MANUEL VENENO
Nunca averiguei donde lhe adveio o apodo de Veneno. Manuel, Manuel Veneno era o nome por que era conhecido. Talvez coisa de família– também nas alcunhas há destas hereditariedades –,pois que sujeito como aquele, mais incapaz de destilar peçonha, não conheci eu. Contínuo da Sociedade Recreativa Cacelense
– aí por quantos anos a fio? uns trinta, talvez quarenta…–,envelheceu no cargo de guardião do prestigioso grémio, que sem tal zelador seria certo e seguro ter há muito ido de pantanas. Depois que os bailes caíram em desuso e todo o santo lar passou a dispor de aparelho de televisão, quedaram os batoteiros por quase exclusivos frequentadores. Chegavam depois da janta e ficavam até às tantas na jogatina, batendo a sueca, a copa, vá lá três setes. O Manuel abria a porta, despachava no bufete o seu cálice de bagaço ou a sua cervejinha com meia dúzia de alcagoitas a acompanhar, e varria, quando varria, o tabuado encardido. Fechava às horas que aos jogadores
– sempre os mesmos, e inveterados –lhes dava na real gana. Apagava as luzes e ia-se deitar. A cama era a mesa grande do salão.
Pois o Manuel Veneno não tinha outra casa. A Sociedade Recreativa Cacelense era a sua madrigueira de bicho. Só dele? Aqui é que está o ponto. Dele e de uma inumerável legião de cães e gatos. Aqueles, os canídeos, se eram vadios tinham ali acolheita garantida. Rara a semana em que não se incorporava um recruta. “Está adido…”, dizia com genuína unção o Veneno enquanto o novo hóspede abanava o rabo e arreganhava o focinho, satisfeito com semelhante amo que não comia para dar de comer, num grande gamelo, à matilha sempre garganeira. A canzoada tomava posse do salão e demais dependências, alastrava-se para dormir valentes sonecas no meio do soalho e, com a maior das sem-cerimónias, deixava poias onde a necessidade instava; os jogadores, ou porque o cheirete fosse demais ou porque borrassem as botas, grunhiam: “Manéééli!...”. Acudia ele sem pressas; uma mancheia de serradura sobre o presente resolvia o problema.

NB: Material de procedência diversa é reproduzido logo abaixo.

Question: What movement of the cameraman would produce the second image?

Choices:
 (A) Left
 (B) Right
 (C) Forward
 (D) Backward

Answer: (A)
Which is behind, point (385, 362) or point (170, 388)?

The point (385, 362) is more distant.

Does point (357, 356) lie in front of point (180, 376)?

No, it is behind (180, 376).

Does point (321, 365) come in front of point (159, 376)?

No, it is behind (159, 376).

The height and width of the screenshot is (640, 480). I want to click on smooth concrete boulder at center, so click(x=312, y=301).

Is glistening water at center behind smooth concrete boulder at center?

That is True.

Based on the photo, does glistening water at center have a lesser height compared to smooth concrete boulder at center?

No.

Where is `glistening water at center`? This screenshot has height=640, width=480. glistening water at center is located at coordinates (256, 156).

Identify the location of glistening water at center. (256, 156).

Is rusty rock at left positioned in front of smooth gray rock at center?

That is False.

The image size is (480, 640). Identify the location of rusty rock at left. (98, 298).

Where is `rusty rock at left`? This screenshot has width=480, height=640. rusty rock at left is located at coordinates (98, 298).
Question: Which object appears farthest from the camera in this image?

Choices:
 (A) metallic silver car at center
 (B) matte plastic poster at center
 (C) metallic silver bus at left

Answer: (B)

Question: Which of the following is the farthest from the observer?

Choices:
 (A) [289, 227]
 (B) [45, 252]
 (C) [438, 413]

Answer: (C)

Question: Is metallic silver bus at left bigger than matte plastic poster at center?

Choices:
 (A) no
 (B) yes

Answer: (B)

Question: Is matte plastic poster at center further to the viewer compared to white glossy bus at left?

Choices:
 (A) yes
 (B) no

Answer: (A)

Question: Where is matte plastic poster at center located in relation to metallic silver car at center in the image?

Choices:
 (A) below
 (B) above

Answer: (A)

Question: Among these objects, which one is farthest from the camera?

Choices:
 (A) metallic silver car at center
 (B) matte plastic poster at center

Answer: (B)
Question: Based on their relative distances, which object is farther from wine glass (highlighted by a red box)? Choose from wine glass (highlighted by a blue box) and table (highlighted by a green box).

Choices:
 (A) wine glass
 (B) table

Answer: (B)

A gataria, está sabido, era de outra ordem de asseio. Estorvava menos. Felídeos havia-os versicolores, pardos, negros retintos, amarelos e amarelados, às manchas. Acomodavam-se por tudo quanto era sítio, mesas, cadeiras, bancos, balcão; mais de um tinha por vezo subir para o ombro do dono e ali ficar especado, como se tal fosse. Extraordinária a cena com que me deparei quando, sendo da direcção e possuindo a chave da porta, entrei de imprevisto, seria por volta do meio-dia, e encontrei o Manuel Veneno ainda deitado. A mesa grande do salão, consoante ficou dito, era o seu regalado leito de penas. E mantas, senhores, e mantas, pois que era Inverno e o edifício gelado?!... Qual quê, as mantas eram os bichanos que lhe cobriam cada centímetro do corpo em decúbito dorsal; e como as barbaçanas hirsutas se confundissem com a pelagem dos gatos, só pelo ressonar
– pior que um serrote em madeira má –me dei conta de que estava ali o canastro do Manuel Veneno, e respirava.
O seu ecuménico amor franciscano não se circunscrevia porém a cães e gatos. Todo o animalejo o propiciava. Uma vez lembrei-me que possuía uma espingarda de pressão de ar
– marca Diana –há muito esquecida e sem serventia. E deu-me na telha ir atirar aos pardais para um terreno devoluto e coalhado de arvoredo, contíguo à sede da SRC. Já se vê que, caçador bisonho e canhestro, fartei-me de despedaçar ramos e furar o céu, mas a pardalada que inçava as frondes ficou-se a rir. “Piú-piú-piú-ih-ih-ih”, escarneciam, e nem se davam ao cuidado de levantar voo. Eis senão quando pressinto, poucos passos atrás, o vulto estatuificado do Manuel Veneno, olhos pávidos e muito esbugalhados, a esclerótica a dardejar ira. “Vossemecê não tem vergonha de andar a matar os pobres dos passarinhos?”, fulminou-me ele naquela sua voz encatarroada de mais de três maços de Três Vintes por dia.
Não tinha matado nenhum, mas fiquei transido. Escarmentado, retirei e logo nessa noite, à primeira oferta, vendi a carabina. Por mil paus para não ser de graça, quando valeria nem quero saber quantas vezes mais.